The article by Amanda Ripley, Rekha Tenjarla and Angela Y. He, published Monday and titled “The Geography of Partisan Prejudice,” utilized polling and analytics firm PredictWise to “create a ranking of counties in the U.S. based on partisan prejudice.”

While its findings showed “significant variations in Americans’ political ill will from place to place, regardless of party,” it also found that groups the authors expected to display partisan animosity, such as immigrants, paled in comparison to “the most politically intolerant Americans,” who “tend to be whiter, more highly educated, older, more urban, and more partisan themselves.”

While the piece did not explicitly label this group as “liberal,” several indications bear this out, such as the “highly educated” description (54 percent of college graduates at least lean Democratic), the fact that the vast majority of “urban” voters tend to be Democrats, and the known political leanings of the areas the research itself draws from, such as Massachusetts. (RELATED: E.W. Jackson Brings Down The House At ‘BLEXIT’ Rally)

From the article:

We see this dynamic in the heat map. In some parts of the country, including swaths of North Carolina and upstate New York, people still seem to give their fellow Americans the benefit of the doubt, even when they disagree. In other places, including much of Massachusetts and Florida, people appear to have far less tolerance for political difference. They may be quicker to assume the worst about their political counterparts, on average.

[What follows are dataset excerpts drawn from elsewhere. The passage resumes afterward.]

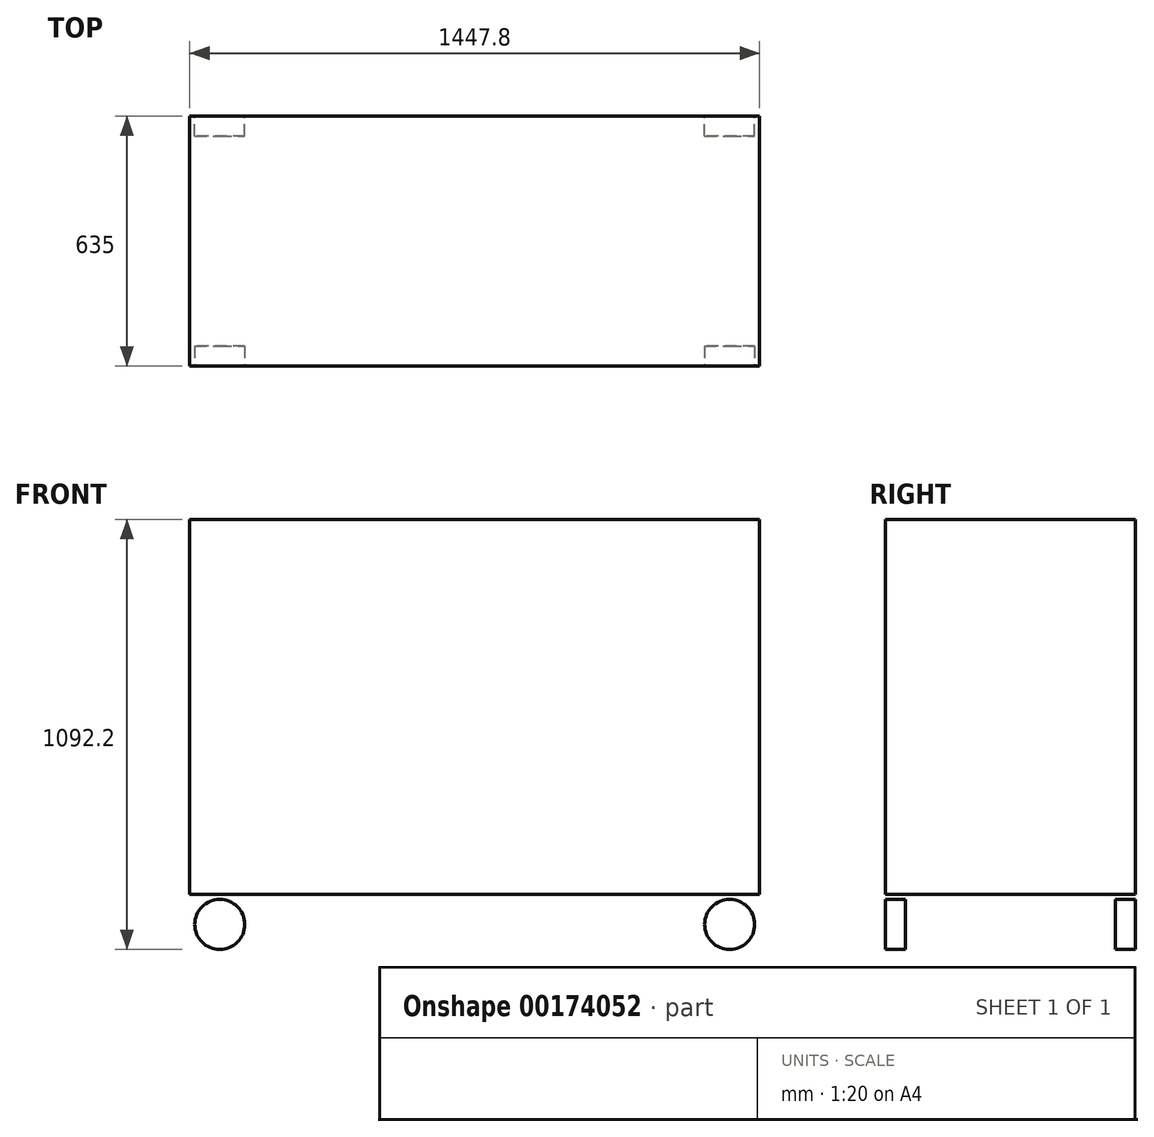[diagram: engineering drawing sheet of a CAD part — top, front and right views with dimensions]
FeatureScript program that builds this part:
annotation { "Feature Type Name" : "Feature", "Feature Type Description" : "" }
export const myFeature = defineFeature(function(context is Context, id is Id, definition is map)
    precondition{}
    {
        {
            var Q0;
            Q0=qCreatedBy(makeId("Front.planeOp"),FACE);
            var sketch = newSketch(context, id + "F0", { "sketchPlane" : qUnion([Q0])});
            skLineSegment(sketch, "E0.bottom", {"start": v(-723.9, 0) * mm, "end": v(723.9, 0) * mm});
            skLineSegment(sketch, "E0.top", {"start": v(-723.9, 952.5) * mm, "end": v(723.9, 952.5) * mm});
            skLineSegment(sketch, "E0.left", {"start": v(-723.9, 0) * mm, "end": v(-723.9, 952.5) * mm});
            skLineSegment(sketch, "E0.right", {"start": v(723.9, 0) * mm, "end": v(723.9, 952.5) * mm});
            skCircle(sketch, "E1", {"center": v(-647.7, -76.2) * mm, "radius": 63.5 * mm});
            skCircle(sketch, "E2", {"center": v(647.7, -76.2) * mm, "radius": 63.5 * mm});
            skSolve(sketch);
        }
        {
            var Q0;
            Q0=makeQuery(id+"F0.imprint","IMPRINT",FACE,{"disambiguationData":[TD([[makeQuery(id+"F0.imprint","IMPRINT",EDGE,{"derivedFrom":sQuery(id+"F0.wireOp",EDGE,"E0.bottom")}),1.0]])]});
            extrude(context, id + "F1", {"entities" : qUnion([Q0]), "depth" : 635 * mm});
        }
        {
            var Q0;
            Q0=makeQuery(id+"F0.imprint","IMPRINT",FACE,{"disambiguationData":[TD([[makeQuery(id+"F0.imprint","IMPRINT",EDGE,{"derivedFrom":sQuery(id+"F0.wireOp",EDGE,"E2")}),1.0]])]});
            var Q1;
            Q1=makeQuery(id+"F0.imprint","IMPRINT",FACE,{"disambiguationData":[TD([[makeQuery(id+"F0.imprint","IMPRINT",EDGE,{"derivedFrom":sQuery(id+"F0.wireOp",EDGE,"E1")}),1.0]])]});
            extrude(context, id + "F2", {"entities" : qUnion([Q0, Q1]), "depth" : 50.8 * mm});
        }
        {
            var Q0;
            Q0=makeQuery(id+"F1.opExtrude","SWEPT_EDGE",EDGE,{"disambiguationData":[OSD([sQuery(id+"F0.wireOp",EDGE,"E0.bottom"),sQuery(id+"F0.wireOp",EDGE,"E0.right")])]});
            cPoint(context, id + "F3", {"entities" : qUnion([Q0]), "parameter" : 0.5});
        }
        {
            var Q0;
            Q0=qCreatedBy(makeId("Front.planeOp"),FACE);
            var Q1;
            Q1 = qCreatedBy(id + "F3" ,VERTEX);
            cPlane(context, id + "F4", {"entities" : qUnion([Q0, Q1]), "cplaneType" : CPlaneType.PLANE_POINT, "offset" : 25.4 * mm, "width" : 152.4 * mm, "height" : 152.4 * mm});
        }
        {
            var Q0;
            Q0=makeQuery(id+"F2.opExtrude","SWEPT_BODY",BODY,{"disambiguationData":[OSD([sQuery(id+"F0.wireOp",EDGE,"E2")])]});
            var Q1;
            Q1=makeQuery(id+"F2.opExtrude","SWEPT_BODY",BODY,{"disambiguationData":[OSD([sQuery(id+"F0.wireOp",EDGE,"E1")])]});
            var Q2;
            Q2=qCreatedBy(id+"F4.planeOp",FACE);
            mirror(context, id + "F5", {"entities" : qUnion([Q0, Q1]), "mirrorPlane" : qUnion([Q2])});
        }
    });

Nationwide, if we disregard the smallest counties (which may be hard to pin down statistically, since they have fewer than 100,000 people), the most politically intolerant county in America appears to be Suffolk County, Massachusetts, which includes the city of Boston. In this part of the country, nine out of every 10 couples appear to share the same partisan leaning, according to the voter-file data. Eight out of every 10 neighborhoods are politically homogeneous. This means that people in Boston may have fewer “cross-cutting relationships,” as researchers put it. It is a very urban county with a relatively high education level. All these things tend to correlate with partisan prejudice.

The piece contrasts that with other areas, such as several parts of North Carolina and upstate New York, where people seem to be “more accepting of political differences.”

“In these places, you are more likely to have neighbors who think differently than you do,” the authors write. “You are also more likely to be married to someone from the other side of the aisle. It’s harder to caricature someone whom you know to be a complicated person.”